Source extract:
I think the TSM example is what is showing the strength of the architecture.

Every computer load (mix of programs used for your application) have a
different need for memory.

My first home UNIX system was a non-virtual memory system, so
EVERYTHING stayed in memory, and on a 386 with under 1G ram was
'interesting'.

Once virtual memory was being used we 'paged'.  Read/wrote one page at
a time.  Shortly after we started using swapping to take a 'set of
pages', normally defined by a 'reasonable buffer' for the underlying
device.  This was especially true a devices were addressed by
cylinder/track/sector addressing.  When the linear addressing of
devices (a good thing) obfuscated the hardware using onboard micro
controllers, and the underlying architecture of the drives were
obfuscated further, add in larger on-device buffers that can help
buffer reads and sometimes writes, the optimization for device became
harder and less needed than before.

Now we basically do no paging, and only swap.  Memory sizes have
exploded (Thank you Dr. Moore!), we don't concern ourselves with
memory conservation, writing programs that keep loops into a few
pages, rather than touching lots of pages of memory, designing data
structures for high information density encoding, etc.

Oh well.  In summary, given the current state of machines:

1. what we have works pretty well overall, without much tweaking.

Supplied material:

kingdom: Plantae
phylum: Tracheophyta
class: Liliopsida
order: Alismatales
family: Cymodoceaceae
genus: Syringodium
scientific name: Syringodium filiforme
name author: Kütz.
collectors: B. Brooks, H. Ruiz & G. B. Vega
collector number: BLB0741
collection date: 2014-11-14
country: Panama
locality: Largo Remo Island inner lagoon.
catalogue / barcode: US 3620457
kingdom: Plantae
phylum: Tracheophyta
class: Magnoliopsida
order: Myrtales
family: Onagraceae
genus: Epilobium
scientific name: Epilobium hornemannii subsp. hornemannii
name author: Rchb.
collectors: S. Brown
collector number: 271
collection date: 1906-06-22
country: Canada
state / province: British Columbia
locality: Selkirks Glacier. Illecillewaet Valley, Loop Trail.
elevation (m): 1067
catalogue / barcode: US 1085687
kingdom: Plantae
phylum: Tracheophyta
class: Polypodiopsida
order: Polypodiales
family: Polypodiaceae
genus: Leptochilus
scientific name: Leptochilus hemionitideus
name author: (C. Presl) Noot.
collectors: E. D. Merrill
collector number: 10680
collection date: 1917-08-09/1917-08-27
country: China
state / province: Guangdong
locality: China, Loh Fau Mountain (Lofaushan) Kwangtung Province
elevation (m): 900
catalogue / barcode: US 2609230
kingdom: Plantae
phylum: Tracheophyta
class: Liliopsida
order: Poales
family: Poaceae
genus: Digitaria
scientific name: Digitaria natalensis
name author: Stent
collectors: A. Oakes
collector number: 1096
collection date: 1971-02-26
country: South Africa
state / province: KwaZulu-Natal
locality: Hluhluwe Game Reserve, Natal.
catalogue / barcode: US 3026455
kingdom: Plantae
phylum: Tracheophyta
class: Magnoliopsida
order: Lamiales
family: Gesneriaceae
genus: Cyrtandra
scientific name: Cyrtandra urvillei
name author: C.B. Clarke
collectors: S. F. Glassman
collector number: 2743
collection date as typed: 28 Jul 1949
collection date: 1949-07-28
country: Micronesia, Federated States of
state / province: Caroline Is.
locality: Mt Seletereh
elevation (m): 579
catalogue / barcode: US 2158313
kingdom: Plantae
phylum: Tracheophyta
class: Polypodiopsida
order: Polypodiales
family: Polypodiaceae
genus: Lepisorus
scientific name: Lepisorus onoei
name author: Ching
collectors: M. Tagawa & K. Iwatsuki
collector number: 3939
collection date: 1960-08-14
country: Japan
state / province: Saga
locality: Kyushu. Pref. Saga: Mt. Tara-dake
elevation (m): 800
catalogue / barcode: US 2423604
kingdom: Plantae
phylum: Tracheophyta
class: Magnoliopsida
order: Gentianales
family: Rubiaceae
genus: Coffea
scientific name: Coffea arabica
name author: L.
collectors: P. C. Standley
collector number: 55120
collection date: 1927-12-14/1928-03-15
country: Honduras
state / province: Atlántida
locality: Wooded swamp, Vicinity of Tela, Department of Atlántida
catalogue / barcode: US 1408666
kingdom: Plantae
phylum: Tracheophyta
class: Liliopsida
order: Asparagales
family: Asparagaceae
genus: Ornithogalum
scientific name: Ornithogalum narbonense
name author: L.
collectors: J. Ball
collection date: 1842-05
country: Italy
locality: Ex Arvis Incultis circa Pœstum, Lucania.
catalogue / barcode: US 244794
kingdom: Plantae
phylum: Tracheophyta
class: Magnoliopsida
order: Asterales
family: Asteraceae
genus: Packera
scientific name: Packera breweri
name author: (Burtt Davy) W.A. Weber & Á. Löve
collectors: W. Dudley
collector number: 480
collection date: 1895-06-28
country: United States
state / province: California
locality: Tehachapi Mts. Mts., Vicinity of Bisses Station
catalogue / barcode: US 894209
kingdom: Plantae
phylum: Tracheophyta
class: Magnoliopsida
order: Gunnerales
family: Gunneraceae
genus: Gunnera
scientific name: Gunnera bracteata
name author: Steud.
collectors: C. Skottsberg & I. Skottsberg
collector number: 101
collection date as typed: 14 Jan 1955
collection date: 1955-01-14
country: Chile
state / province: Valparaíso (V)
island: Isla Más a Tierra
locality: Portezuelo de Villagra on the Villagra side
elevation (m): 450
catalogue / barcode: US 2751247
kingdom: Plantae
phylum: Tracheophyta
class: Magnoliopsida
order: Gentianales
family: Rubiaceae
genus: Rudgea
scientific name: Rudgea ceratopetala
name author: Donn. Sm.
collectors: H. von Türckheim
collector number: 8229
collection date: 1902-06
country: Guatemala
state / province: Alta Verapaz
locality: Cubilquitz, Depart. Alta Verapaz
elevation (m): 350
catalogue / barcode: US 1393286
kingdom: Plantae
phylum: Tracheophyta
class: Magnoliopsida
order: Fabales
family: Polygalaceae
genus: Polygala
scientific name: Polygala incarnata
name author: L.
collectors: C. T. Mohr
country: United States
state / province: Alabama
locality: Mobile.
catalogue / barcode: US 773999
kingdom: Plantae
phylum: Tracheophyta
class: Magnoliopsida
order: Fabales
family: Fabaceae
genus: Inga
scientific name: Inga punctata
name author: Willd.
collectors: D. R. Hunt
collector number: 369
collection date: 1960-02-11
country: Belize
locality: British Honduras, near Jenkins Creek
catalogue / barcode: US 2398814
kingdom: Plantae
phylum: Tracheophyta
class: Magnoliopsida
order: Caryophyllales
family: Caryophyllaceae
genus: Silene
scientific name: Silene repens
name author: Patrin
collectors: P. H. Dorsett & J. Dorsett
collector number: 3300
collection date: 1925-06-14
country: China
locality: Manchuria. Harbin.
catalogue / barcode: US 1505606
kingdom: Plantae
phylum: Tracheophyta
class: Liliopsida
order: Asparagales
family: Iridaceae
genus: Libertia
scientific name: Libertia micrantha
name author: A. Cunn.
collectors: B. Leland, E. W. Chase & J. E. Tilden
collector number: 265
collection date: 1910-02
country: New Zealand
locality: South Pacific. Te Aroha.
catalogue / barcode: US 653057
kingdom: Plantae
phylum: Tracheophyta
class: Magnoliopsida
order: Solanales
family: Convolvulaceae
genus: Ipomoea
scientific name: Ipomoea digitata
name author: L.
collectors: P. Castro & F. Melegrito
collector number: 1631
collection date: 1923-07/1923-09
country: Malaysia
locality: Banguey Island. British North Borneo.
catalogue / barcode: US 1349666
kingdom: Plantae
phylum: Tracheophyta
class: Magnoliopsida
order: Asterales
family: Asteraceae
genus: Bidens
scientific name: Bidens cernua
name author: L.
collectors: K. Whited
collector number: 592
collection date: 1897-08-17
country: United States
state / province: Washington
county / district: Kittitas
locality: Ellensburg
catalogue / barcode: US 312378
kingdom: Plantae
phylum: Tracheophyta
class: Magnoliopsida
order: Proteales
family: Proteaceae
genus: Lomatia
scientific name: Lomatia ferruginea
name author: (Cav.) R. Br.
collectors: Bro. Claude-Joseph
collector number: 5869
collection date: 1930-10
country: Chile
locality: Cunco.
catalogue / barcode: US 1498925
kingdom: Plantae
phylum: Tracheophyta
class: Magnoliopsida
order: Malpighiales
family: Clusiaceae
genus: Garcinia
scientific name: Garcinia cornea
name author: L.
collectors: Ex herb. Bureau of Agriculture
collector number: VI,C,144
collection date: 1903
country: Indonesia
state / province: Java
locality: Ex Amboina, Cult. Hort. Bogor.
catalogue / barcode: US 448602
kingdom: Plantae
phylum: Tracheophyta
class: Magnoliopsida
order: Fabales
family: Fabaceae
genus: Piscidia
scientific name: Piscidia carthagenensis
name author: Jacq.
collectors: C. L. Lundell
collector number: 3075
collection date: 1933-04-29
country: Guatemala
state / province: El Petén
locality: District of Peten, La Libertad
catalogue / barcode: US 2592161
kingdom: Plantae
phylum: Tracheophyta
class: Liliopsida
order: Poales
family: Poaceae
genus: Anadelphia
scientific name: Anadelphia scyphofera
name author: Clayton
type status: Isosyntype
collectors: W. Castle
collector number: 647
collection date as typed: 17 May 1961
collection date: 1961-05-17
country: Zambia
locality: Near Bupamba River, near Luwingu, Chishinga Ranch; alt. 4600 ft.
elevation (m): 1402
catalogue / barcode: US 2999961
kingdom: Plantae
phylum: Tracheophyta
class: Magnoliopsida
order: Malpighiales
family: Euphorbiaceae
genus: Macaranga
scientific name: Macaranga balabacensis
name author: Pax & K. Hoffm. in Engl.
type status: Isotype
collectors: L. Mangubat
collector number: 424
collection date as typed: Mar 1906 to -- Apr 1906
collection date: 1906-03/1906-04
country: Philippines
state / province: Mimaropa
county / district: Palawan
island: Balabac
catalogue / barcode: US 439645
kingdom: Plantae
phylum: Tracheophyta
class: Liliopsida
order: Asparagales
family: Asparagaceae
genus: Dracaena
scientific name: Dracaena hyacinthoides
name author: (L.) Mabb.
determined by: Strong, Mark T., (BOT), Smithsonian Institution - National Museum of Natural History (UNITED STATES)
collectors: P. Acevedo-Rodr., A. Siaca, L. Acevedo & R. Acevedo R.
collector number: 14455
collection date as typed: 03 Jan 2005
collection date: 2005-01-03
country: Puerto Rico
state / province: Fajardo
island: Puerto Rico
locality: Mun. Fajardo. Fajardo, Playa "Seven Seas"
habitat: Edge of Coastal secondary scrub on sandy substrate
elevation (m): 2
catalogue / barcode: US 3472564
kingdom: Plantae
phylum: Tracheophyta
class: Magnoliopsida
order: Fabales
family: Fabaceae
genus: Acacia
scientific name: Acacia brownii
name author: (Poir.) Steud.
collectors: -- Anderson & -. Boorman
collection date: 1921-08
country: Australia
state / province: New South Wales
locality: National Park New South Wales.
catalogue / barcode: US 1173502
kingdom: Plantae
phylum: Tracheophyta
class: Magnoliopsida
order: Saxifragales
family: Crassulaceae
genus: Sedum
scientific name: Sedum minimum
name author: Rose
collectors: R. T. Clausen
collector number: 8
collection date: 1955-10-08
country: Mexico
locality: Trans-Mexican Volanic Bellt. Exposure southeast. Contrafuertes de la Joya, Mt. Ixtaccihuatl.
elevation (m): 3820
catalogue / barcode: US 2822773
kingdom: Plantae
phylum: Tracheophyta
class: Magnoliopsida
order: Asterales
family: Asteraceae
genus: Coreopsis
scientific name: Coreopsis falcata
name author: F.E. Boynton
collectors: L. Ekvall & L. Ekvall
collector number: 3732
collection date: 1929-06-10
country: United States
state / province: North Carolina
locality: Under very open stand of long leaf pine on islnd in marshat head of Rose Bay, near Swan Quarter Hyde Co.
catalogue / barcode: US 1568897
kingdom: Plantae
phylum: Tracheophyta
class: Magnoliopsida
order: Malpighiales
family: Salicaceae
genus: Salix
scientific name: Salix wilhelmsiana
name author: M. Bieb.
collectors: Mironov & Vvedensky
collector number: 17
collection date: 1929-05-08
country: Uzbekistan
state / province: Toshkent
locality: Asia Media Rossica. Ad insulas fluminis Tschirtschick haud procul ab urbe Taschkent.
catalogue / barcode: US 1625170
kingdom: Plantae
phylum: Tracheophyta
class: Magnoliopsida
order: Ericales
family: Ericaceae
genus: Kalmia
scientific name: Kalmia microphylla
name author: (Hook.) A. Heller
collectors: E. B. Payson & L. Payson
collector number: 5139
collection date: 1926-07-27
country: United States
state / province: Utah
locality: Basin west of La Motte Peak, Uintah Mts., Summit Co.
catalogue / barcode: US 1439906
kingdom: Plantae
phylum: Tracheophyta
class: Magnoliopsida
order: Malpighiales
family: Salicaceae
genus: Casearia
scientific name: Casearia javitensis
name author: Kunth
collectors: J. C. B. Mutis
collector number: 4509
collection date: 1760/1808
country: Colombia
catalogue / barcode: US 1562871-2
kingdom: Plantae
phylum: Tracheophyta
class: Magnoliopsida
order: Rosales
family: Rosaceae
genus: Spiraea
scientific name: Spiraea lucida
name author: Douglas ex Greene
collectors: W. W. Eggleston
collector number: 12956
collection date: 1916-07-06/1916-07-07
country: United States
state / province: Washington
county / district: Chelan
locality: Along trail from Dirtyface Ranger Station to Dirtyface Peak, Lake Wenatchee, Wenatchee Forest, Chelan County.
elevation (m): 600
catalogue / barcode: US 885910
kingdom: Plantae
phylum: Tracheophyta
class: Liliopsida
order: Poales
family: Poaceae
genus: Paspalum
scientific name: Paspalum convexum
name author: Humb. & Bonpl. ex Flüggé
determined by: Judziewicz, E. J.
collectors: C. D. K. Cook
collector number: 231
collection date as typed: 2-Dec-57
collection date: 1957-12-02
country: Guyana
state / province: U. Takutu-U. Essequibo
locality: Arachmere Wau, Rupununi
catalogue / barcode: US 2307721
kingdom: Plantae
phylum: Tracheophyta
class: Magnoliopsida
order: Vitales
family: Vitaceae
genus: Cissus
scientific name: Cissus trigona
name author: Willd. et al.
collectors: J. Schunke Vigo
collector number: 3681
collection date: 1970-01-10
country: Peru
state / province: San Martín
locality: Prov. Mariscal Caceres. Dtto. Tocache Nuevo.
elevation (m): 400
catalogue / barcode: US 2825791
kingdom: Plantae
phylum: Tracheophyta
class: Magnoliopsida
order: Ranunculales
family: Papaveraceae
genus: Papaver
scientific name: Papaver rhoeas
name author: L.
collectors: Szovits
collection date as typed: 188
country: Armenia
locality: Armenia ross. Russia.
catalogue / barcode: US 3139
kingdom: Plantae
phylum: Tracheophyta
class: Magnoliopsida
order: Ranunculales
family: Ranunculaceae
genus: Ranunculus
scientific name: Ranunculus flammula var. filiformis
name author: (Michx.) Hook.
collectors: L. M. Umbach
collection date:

To do:
a) Reproduce verbatim the portion of the post about paging and swapping starting with "My first home" and going on through "needed than before.".
b) In the post about paging and swapping, what kind of system was the first home UNIX system?
c) Write what comes next in the post about paging and swapping, picking up after its final line.
The items are separate material, unrelated to the post about paging and swapping.

Exercise responses:
a)
My first home UNIX system was a non-virtual memory system, so
EVERYTHING stayed in memory, and on a 386 with under 1G ram was
'interesting'.

Once virtual memory was being used we 'paged'.  Read/wrote one page at
a time.  Shortly after we started using swapping to take a 'set of
pages', normally defined by a 'reasonable buffer' for the underlying
device.  This was especially true a devices were addressed by
cylinder/track/sector addressing.  When the linear addressing of
devices (a good thing) obfuscated the hardware using onboard micro
controllers, and the underlying architecture of the drives were
obfuscated further, add in larger on-device buffers that can help
buffer reads and sometimes writes, the optimization for device became
harder and less needed than before.

b) A non-virtual memory system, in which everything stayed in memory.

c)
2. reducing swap rate is a good thing
3. normally some swap use means you are getting use of all your memory
(as cache, buffers, or program memory, still being used)
4. one of the easiest and cheapest upgrades to most systems (unless
you hit architectural limits) is to add more memory.
5. active use of swap on a continuing basis, should be reduced for
long term system health
6. there are some fairly easy kernel tuning procedures to determine
the handling of swap ( http://en.wikipedia.org/wiki/Swappiness and
other searches for swappiness and related items ), and various issues.
 It just takes research.  No one knob tunes everything.

This is NOT an exact science.  There are more variables involved than
most of us can handle in our heads.  The idea is to get your system to
do what you want with minimal overhead (and in my case, minimal extra
effort).  I have my swappiness set to 45 on my laptop, but I didn't
see a HUGE change, but it is supposed to be a little better for
interactive use.  Higher numbers are better for typical file server
use, where more buffer space normally helps.

Enjoy...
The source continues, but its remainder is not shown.